• _STUDY TEXT_:
● ● ● ●
The integer matrix multiplication is 20% worse but the modular matrix
multiplication is 20% faster than on the 3/280.
The primality test which uses repeated division (TrlDiv) is much worse 
on the SPARC, taking 30% longer than it did on the SUN 3/50.  

	On the SPARC, modular matrix multiplication is faster than 
integer matrix multiplication even though the former inner loop is more 
complicated (it has an IF); this is presumably because the entries in 
the integer matrix are pseudorandom values modulo 2**32 whereas
those in the modular matrices require only 15 bits.
Both the TrlDiv and GCD codes have two remainder operations in the 
inner loop; the TrlDiv/GCD ratio is between 3.5 and 4.5 on SUN 3 and 
Alliant, but is 14 on a SPARC.  A possible explanation is the 
high frequency of quotients of 1 and 2 (59%) in the Euclidean 
algorithm [Cfrac also has a high frequency of low quotients].

	As on the SUN 3, the use of an inline expansion template affects
primarily the SPARC time for complex multiplication (the trigonometric 
times get worse rather than better).  In another comp.arch posting, 
Bo Thide' reports a 6-fold speedup in integer multiply time
using /usr/lib/libm.il, but .mul, .div, and .rem are missing from 
my /usr/lib/libm.il (which is dated 88/02/08).

        The unvectorized Alliant (with one processor) is faster than 
the SPARC on six of the eleven tests, and is slower on five tests;
the overall rating is too close to call.
● ● ● ●
• _DATA BELOW_:

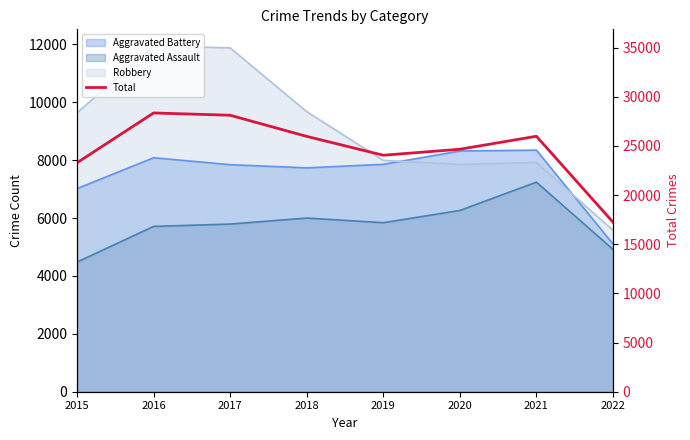

Reading left to right, list all the values displayed in this chart.

23290	28353	28120	25971	24053	24663	25984	17249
● ● ● ●
• _EXPLORE THE MATERIAL_:
a) In the SPARC benchmark text, what is the TrlDiv/GCD ratio on a SPARC?
b) Write what comes next in the SPARC benchmark text, after its last sentence.
The listing plays no part in this.

• _ANSWERS TO EACH TASK_:
a) 14

b)
The unvectorized Alliant beats the SUN 3/280 on three tests, loses
on five, with three (Intgr, PrbPrm, GCD) too close to call; the Alliant
beats the SUN 3/280 overall.

	The Alliant has an -autoinline option to insert user procedures 
inline.  Its use had minimal effect on these tests.  When -autoinline 
was used with multiple processors on a draft version of this
benchmark, the program aborted with arithmetic exception.

	It is interesting to compare the ratios Sngl/Intgr for
real vs. integer matrix multiplication on various machines.  
All matrix entries have the same size, and the indexing is identical, 
so the memory subsystem should be equally fast with both, 
and the compiler should be equally good at optimizing the loops 
(e.g., assigning variables to registers).  On the SUN 3s with 68881, 
the Sngl/Intgr ratio is between 2 and 3, with integer being faster.  
On the 3/280 with FPA, the ratio is 0.7, with real being faster.
On the SPARC, the ratio is about 0.25, with real being faster.
On the Alliant, the ratio is about 0.9, with real being slightly faster.

	Another interesting ratio Cmplx/Sngl.  A complex multiplication 
uses 4 real multiplication and 2 real additions; a complex addition uses 
2 real additions.  The inner loop of the complex matrix multiplication 
will therefore have 4 real multiplications and 4 real additions, 
whereas the single precision matrix multiplication has one of each.
The ratio Cmplx/Sngl should be less than 4, since loop overhead, 
indexing, and memory references are not four times as complicated; 
also there are many opportunities for parallelism and pipelining. 
The SUN 3 and SPARC ratios are between 7 and 8 with inline expansion 
templates, and between 11 and 13 without.  The Alliant ratios 
(1.6 to 1.9 unvectorized, 3 to 4 vectorized) seem more reasonable.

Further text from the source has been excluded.